Over the course of the weekend, my husband and I spent about six hours sitting in the stands of the natatorium at Worcester Polytechnic Institute.

Of course we both had lists as long as our arm of things to do, but our youngest daughter had a swim meet.

The lists will always be there but the moments we shared this weekend can never be recaptured.

Two of these moments were things I will never ever forget.

On the first day of the meet, we realized that our daughter’s first event was at least two and a half hours away from the start of the meet. There were hundreds of kids swimming in events with multiple heats ahead of hers.

To pass the time, I played some mindless games on my phone. Every so often, I would scan the pool area and watch the kids. Some of the kids were hanging out on mini bleachers around the perimeter of the pool area with their teammates.

Other kids were standing by the edge of the pool watching the races. All of the kids looked the same, with only a few differences in swim apparel. One girl stood out. She was in a wheelchair.

I noticed her legs were much skinnier than the other kids, lacking the muscle tone others had. She had the appearance of a strong upper body as she wheeled herself around the pool.

She had on a another team’s sweatshirt. I assumed she was a sibling of one of the swimmers.

After a while I went back to the games on my phone. A few minutes later, there was a crescendo of applause and then a silence. I looked into the pool to see a young woman at least a lap and a half behind the other swimmers who had just finished their race.

The cheering started with a few people clapping, then more, then some more, before I knew it, the entire crowd was in a loud roar. I looked to the other end of the pool, there was the wheelchair, but it was empty.

I looked back into the pool to see the young women swimming. With only the strength of her arms and upper body, she was swimming breast stroke towards the far end of the pool.

The other swimmers in the pool watched and hollered shouts of support. Every person in that room was cheering for her. She touched the wall and headed back for her last lap of freestyle. The cheering got louder and louder as she got closer to the end of her final lap.

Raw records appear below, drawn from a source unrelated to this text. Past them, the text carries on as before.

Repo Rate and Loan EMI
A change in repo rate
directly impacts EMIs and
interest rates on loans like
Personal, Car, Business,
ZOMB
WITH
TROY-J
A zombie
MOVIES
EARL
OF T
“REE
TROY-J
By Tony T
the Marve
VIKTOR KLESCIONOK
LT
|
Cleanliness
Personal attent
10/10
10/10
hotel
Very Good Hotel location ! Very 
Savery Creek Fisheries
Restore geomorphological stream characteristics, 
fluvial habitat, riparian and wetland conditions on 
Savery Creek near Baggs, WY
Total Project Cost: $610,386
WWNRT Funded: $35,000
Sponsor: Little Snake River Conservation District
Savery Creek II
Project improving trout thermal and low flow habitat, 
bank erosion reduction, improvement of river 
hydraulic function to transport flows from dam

Tears started streaming down my face. I couldn’t control my smile. I was overcome with emotion watching this girl. When she reached the end of the pool, I jumped up off the bench and applauded and screamed.

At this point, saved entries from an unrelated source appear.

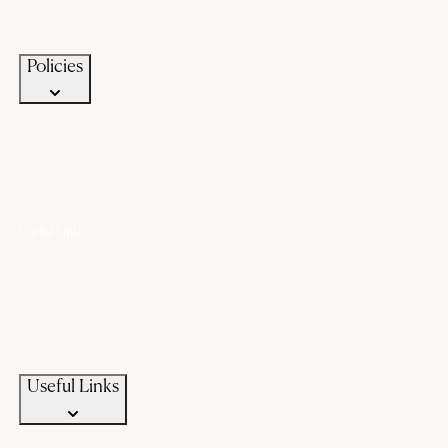
Terms of Service
Privacy Policy
Policies
Useful Links
Offers
Gold Saving Plan
Custom Jewellery
Exchange old gold
Campaigns
News & Events
Useful Links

It was like something had taken over my body and I couldn’t control myself. The crowd went wild with clapping and screaming words of encouragement. It was a moment we all shared together.

For the past two minutes, nothing mattered more to anyone in that room, than to watch that young woman finish her race.

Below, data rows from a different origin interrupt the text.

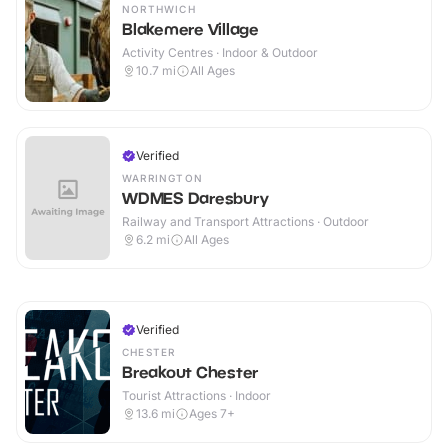
NORTHWICH
Blakemere Village
Activity Centres · Indoor & Outdoor
10.7
mi
All Ages
Verified
WARRINGTON
WDMES Daresbury
Railway and Transport Attractions · Outdoor
6.2
mi
All Ages
Verified
CHESTER
Breakout Chester
Tourist Attractions · Indoor
13.6
mi
Ages 7+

In that moment, every person at that event was cheering for this girl who was unknown to me, unknown to probably most of us. It didn’t matter. We wanted her success as much as she did. 

It was one of the best moments of my life and I didn’t even know her; I didn’t need to know her.

That night at dinner, we spoke about Jordan. I found out her name from the heat sheet. My daughter told me that Jordan was an inspiration to everyone there. She was certainly right.

I can only imagine the obstacles Jordan has overcome in her life. I don’t know anything about her history, whether she was born without the use of her legs or an accident occurred. I felt so fortunate and blessed to be able to be a part of her event.

Seeing something like that certainly puts life in perspective.

The next morning, my daughter was getting ready for day two of her swim meet. The anxiety was back. Madison knew that she was going to swim an event she hadn’t done before and was really nervous about it. She had talked herself into probably getting disqualified since she didn’t feel proficient in that particular stroke and she really wanted to go home.

I told her that we should go into the meet and check it out. We could make a decision later about scratching her name from the event she was nervous about. Then something happened. Our eyes met, we both smiled and said “Jordan.”

We both remembered the inspiration from the day before.

We both knew that if Jordan could overcome her obstacles, so could Madison. It was a moment I won’t soon forget.

Madison ended up having the best race of her “swimming career” so far. She shaved over 5 seconds off of her freestyle event that day and did pretty well in her first breaststroke event.

Every day she gets better.

Watching Jordan in the pool the day before was truly an inspiration for us. I hope we will always remember her and she will inspire us to keep going.

Sometimes people are an inspiration without intention. I reached out via email to Jordan’s coaches to have them thank her for us. She was most of the reason Madison got back in the water that day and now she will know how much she inspired us.

I imagine her knowing that she’s inspiring other young girls might just give her a little push on her hardest days. What an amazing young woman she is and they are fortunate to have her on their team. I look forward to seeing her swim again.

Thank you Jordan. You’re an amazing young woman.